Maham Khan Photo

Meet Maham Khan, a Graduate College Fellow and doctoral student in the English program. Read on to learn more about her favorite places in Kent, what she enjoys doing in her free time and what advice she has for incoming graduate students.

Where is your hometown?

I am from Islamabad, Pakistan.

Why did you choose Kent State University?

As a Fulbright scholar, I was placed at KSU because the English department aligned with my academic interests. However, I chose Kent personally because of its progressive values, and its commitment to diversity. It was important to me that I spend my time in graduate school in a place that feels supportive for international students.

What do you like most about living in/near Kent? Do you have a favorite local spot or activity?

I like how it's small and feels very familiar immediately, but you can always travel to bigger cities nearby. The weather is beautiful! Even the snowstorms are lovely (when you're warm and indoors). My favorite spot is Last Exit Books–I could spend hours wandering around there. And all the little coffee shops downtown.

What is your favorite KSU memory?

There are quite a few, but October of last year stands out to me (and not just because my birthday is in October). In the fall, the campus looked magical–I love the sound of crunching leaves under my foot, and feeling the days get shorter and chillier. There was also an exorbitant amount of Halloween candy available. It was truly one of the best times I’ve had.

What are some differences you've noticed in being a graduate student (expectations, pressures, visibility, etc.) than those of an undergraduate student?

Most of the pressure comes from within–no matter how many hours I spent reading, it’s never enough. Consistency is more important than just being intelligent, however. I have found that in my undergraduate years, there was more of a sense of community, whereas graduate school is obviously more academically rigorous. However, since you’re older, you’re naturally more secure in your sense of self, and genuinely enjoy your studies.

What advice do you have for incoming graduate students?

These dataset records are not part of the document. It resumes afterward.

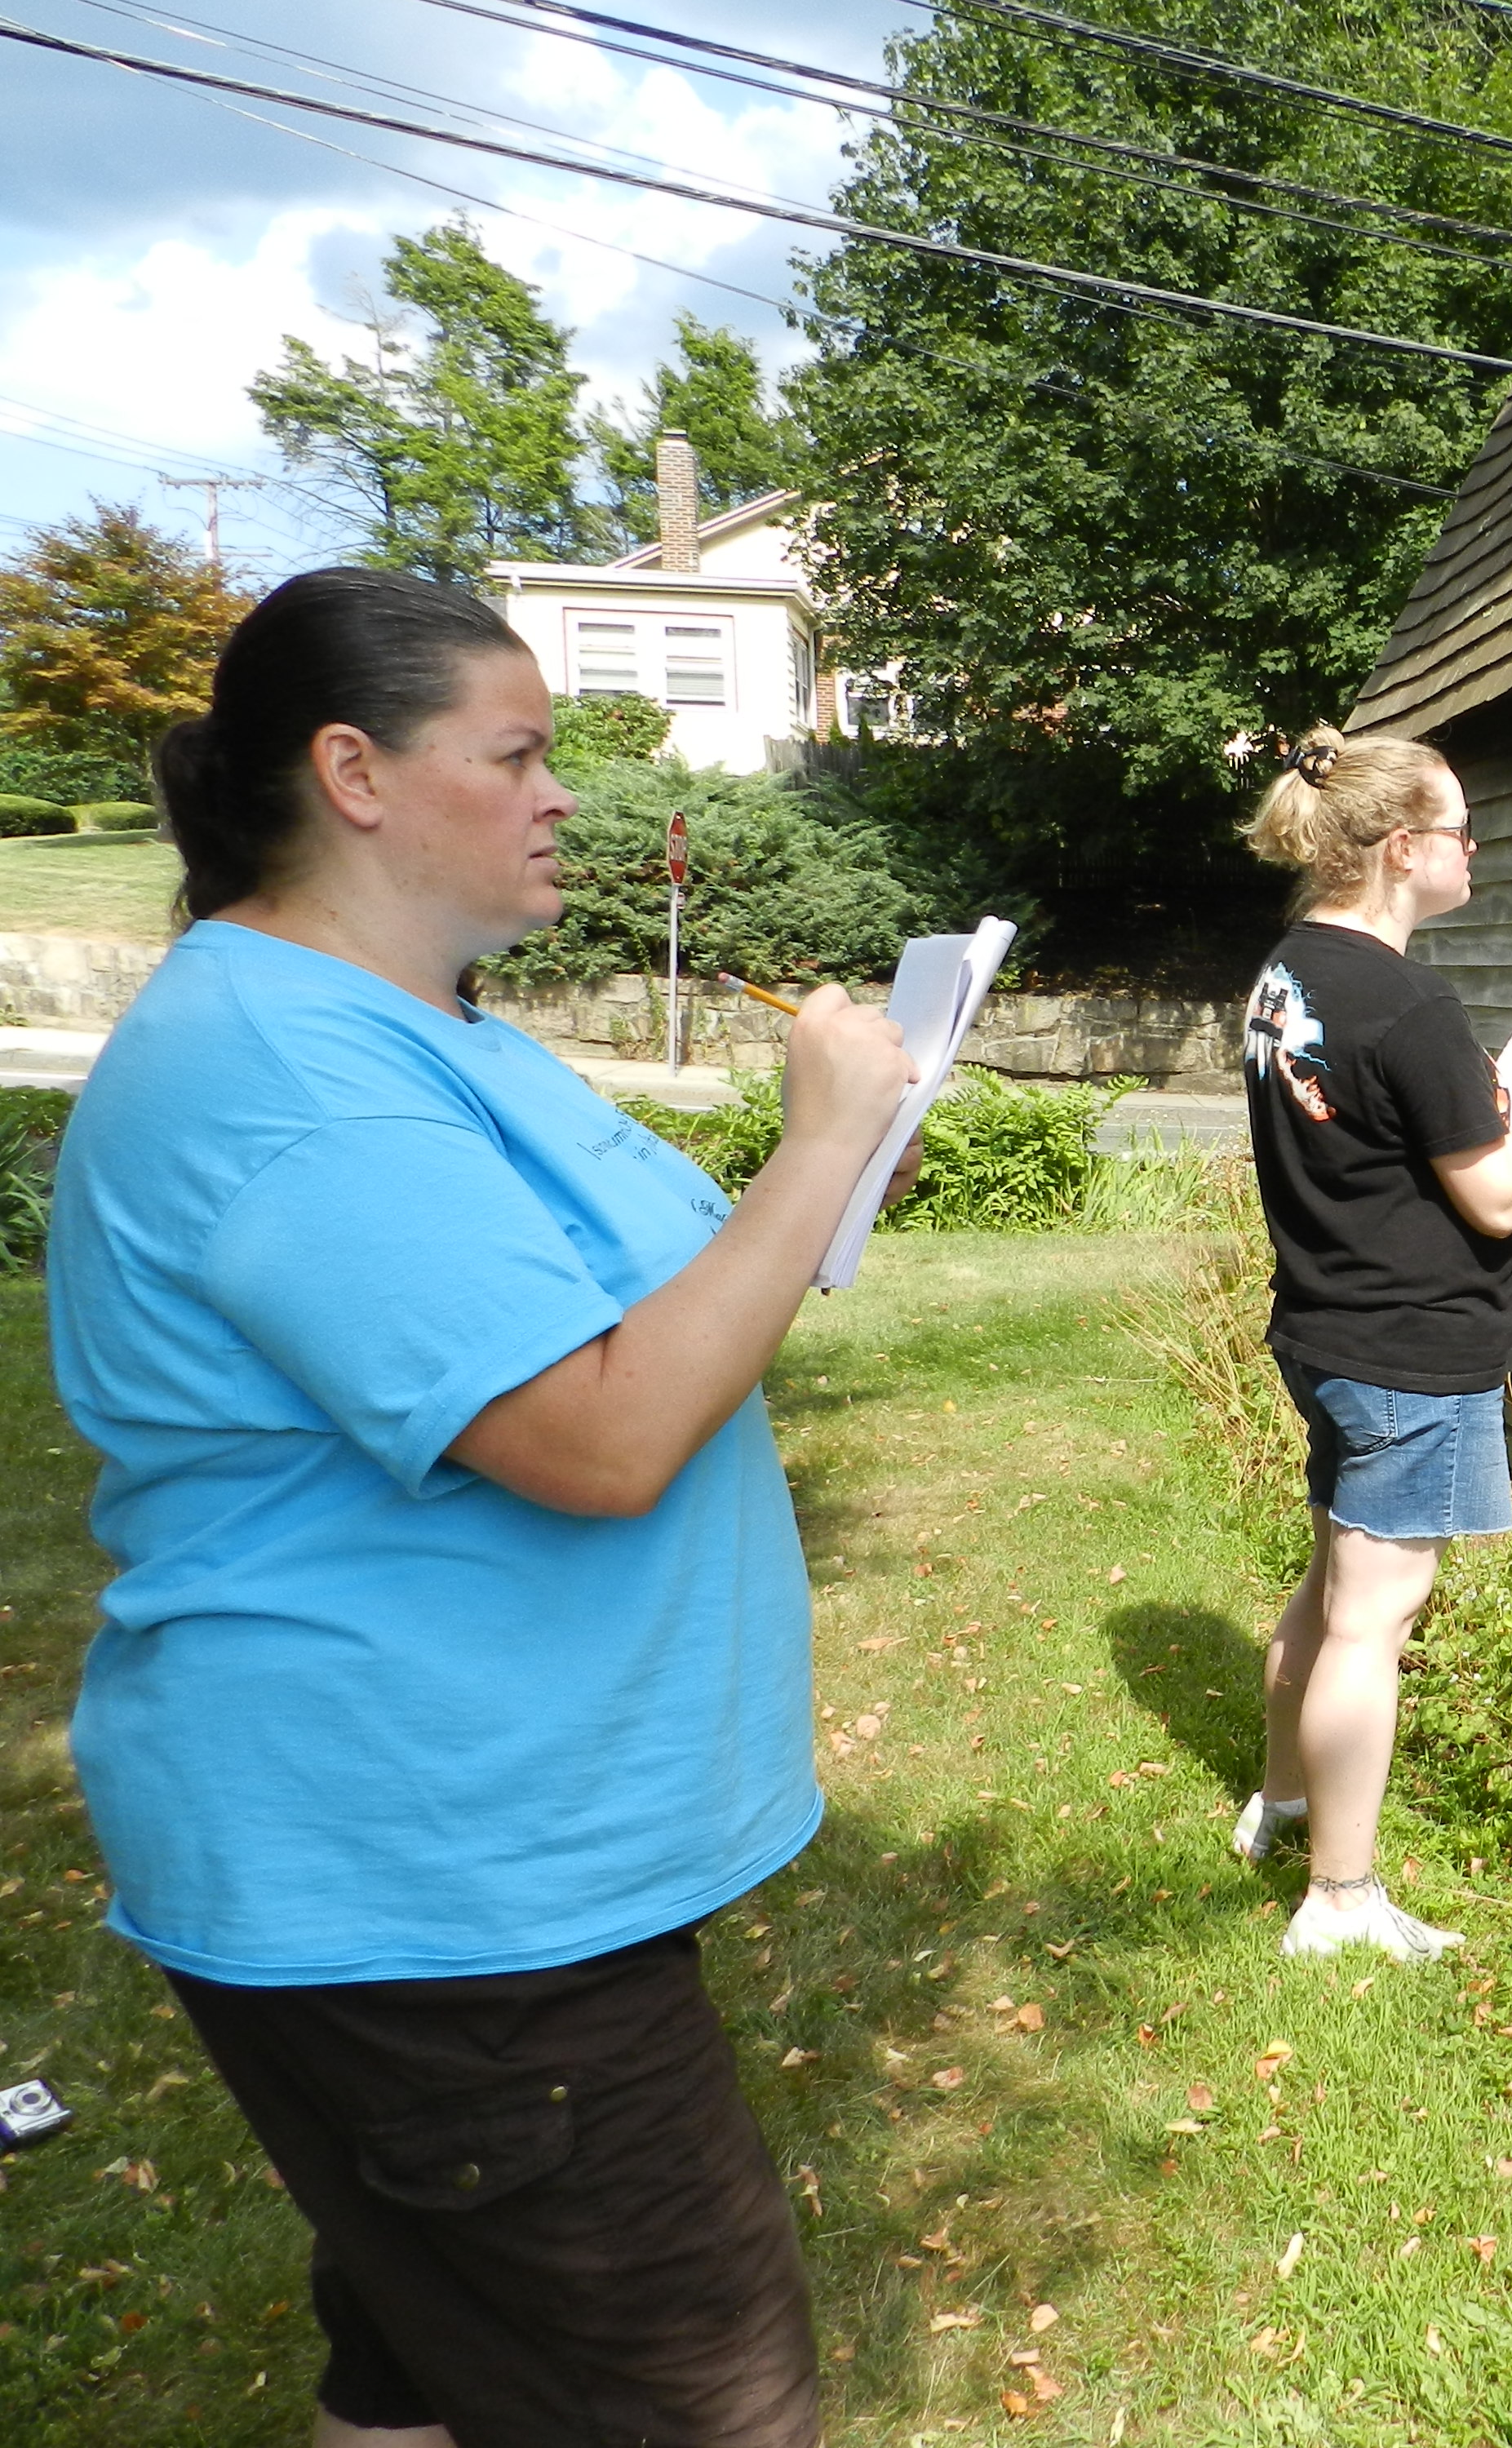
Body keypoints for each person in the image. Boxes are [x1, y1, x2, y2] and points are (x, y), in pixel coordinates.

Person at [46, 568, 920, 2448]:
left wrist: (823, 1185)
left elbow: (640, 1305)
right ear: (354, 773)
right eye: (514, 754)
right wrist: (822, 1142)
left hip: (471, 1860)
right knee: (706, 2406)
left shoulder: (408, 1025)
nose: (559, 792)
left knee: (422, 2365)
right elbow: (600, 1437)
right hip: (435, 1898)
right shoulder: (282, 1070)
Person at [1229, 724, 1512, 1962]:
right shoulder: (1408, 1000)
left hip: (1326, 1328)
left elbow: (1376, 1131)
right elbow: (1497, 1196)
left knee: (1328, 1586)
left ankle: (1282, 1803)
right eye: (1461, 830)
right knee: (1373, 1622)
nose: (1473, 849)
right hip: (1407, 1348)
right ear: (1403, 849)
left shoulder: (1290, 970)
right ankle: (1340, 1900)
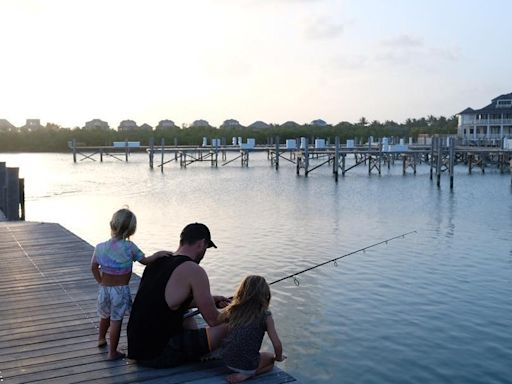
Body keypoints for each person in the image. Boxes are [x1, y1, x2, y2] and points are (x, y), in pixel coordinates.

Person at [127, 222, 230, 368]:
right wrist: (238, 309)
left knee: (184, 310)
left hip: (138, 348)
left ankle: (198, 349)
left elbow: (166, 302)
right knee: (234, 325)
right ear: (201, 244)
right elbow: (214, 320)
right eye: (206, 249)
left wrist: (213, 300)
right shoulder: (194, 270)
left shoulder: (157, 261)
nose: (204, 254)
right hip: (159, 354)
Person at [91, 208, 166, 360]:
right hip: (120, 291)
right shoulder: (130, 247)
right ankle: (112, 352)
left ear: (111, 224)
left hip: (104, 289)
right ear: (131, 230)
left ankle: (100, 339)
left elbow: (93, 267)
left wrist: (100, 281)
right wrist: (157, 255)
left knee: (104, 315)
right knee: (116, 320)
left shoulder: (100, 247)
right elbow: (144, 261)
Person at [220, 275, 285, 383]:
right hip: (246, 365)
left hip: (226, 360)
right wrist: (278, 357)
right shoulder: (266, 316)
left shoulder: (234, 310)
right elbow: (277, 345)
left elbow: (220, 319)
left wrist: (229, 304)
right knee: (270, 360)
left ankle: (244, 371)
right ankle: (246, 374)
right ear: (266, 295)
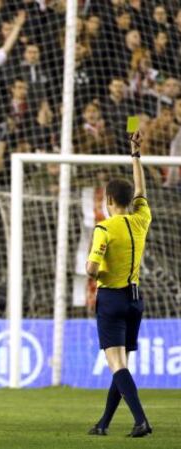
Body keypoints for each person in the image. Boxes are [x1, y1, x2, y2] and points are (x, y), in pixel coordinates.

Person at [86, 131, 152, 437]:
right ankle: (103, 423)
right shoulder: (142, 218)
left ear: (109, 200)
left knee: (116, 364)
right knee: (121, 362)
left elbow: (90, 268)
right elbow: (141, 187)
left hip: (111, 300)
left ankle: (141, 420)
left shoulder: (104, 227)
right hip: (136, 300)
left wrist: (97, 274)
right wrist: (135, 154)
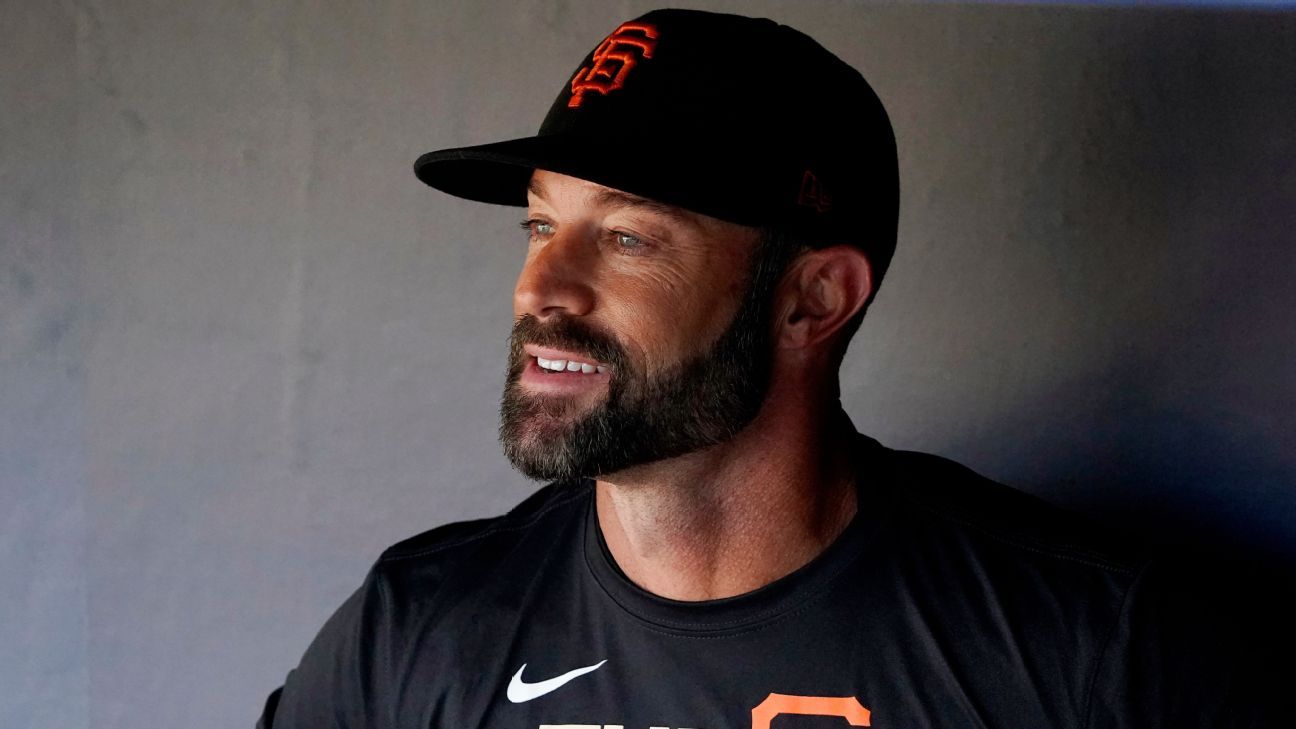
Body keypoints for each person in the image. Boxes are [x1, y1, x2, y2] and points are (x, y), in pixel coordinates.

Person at [258, 9, 1272, 728]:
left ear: (812, 299)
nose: (542, 288)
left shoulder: (1093, 649)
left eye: (627, 240)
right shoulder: (418, 630)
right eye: (541, 224)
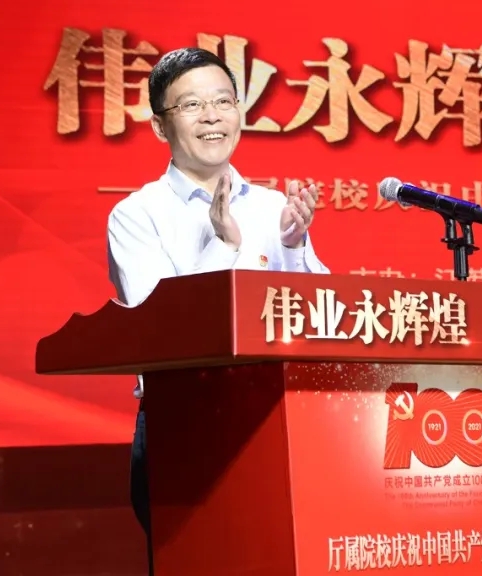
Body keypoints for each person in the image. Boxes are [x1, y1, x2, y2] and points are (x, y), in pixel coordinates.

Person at [106, 47, 329, 574]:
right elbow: (159, 327)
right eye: (191, 105)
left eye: (223, 101)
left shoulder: (274, 208)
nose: (211, 116)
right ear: (160, 126)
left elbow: (324, 318)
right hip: (184, 425)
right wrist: (223, 247)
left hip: (281, 419)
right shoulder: (136, 215)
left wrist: (294, 248)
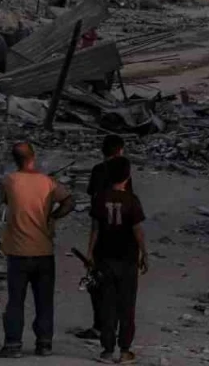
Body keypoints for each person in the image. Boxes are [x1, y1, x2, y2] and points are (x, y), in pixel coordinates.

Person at [0, 141, 75, 359]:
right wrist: (52, 216)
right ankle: (44, 344)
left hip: (18, 252)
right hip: (44, 251)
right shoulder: (48, 182)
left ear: (15, 160)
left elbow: (5, 202)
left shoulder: (9, 181)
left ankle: (13, 345)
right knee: (44, 301)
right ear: (33, 157)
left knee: (15, 300)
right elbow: (69, 202)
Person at [88, 156, 147, 364]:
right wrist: (144, 253)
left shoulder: (100, 198)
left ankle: (107, 350)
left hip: (104, 258)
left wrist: (89, 253)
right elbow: (137, 230)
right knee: (127, 306)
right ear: (128, 176)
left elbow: (95, 230)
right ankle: (124, 350)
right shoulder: (132, 200)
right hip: (127, 259)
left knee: (107, 304)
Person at [76, 136, 135, 343]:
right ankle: (115, 330)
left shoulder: (98, 171)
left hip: (102, 233)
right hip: (122, 237)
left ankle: (100, 326)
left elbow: (93, 204)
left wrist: (89, 250)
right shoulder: (124, 174)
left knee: (98, 282)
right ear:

When you’re a graduate student, it’s important to show initiative and structure your time yourself. Professors are there to facilitate you, but at the end of the day, you have to decide what you want to do and how. That can be scary, but it also makes means you’re far more in control of your academic trajectory than you were as an undergraduate student. Also, make time to have a life–school is important, but it can’t be your entire personality.

Fun Fact About Me:

I have a form of synesthesia called ordinal-linguistic personification, where people associate personalities with numbers (it sadly does not make me good with numbers, however).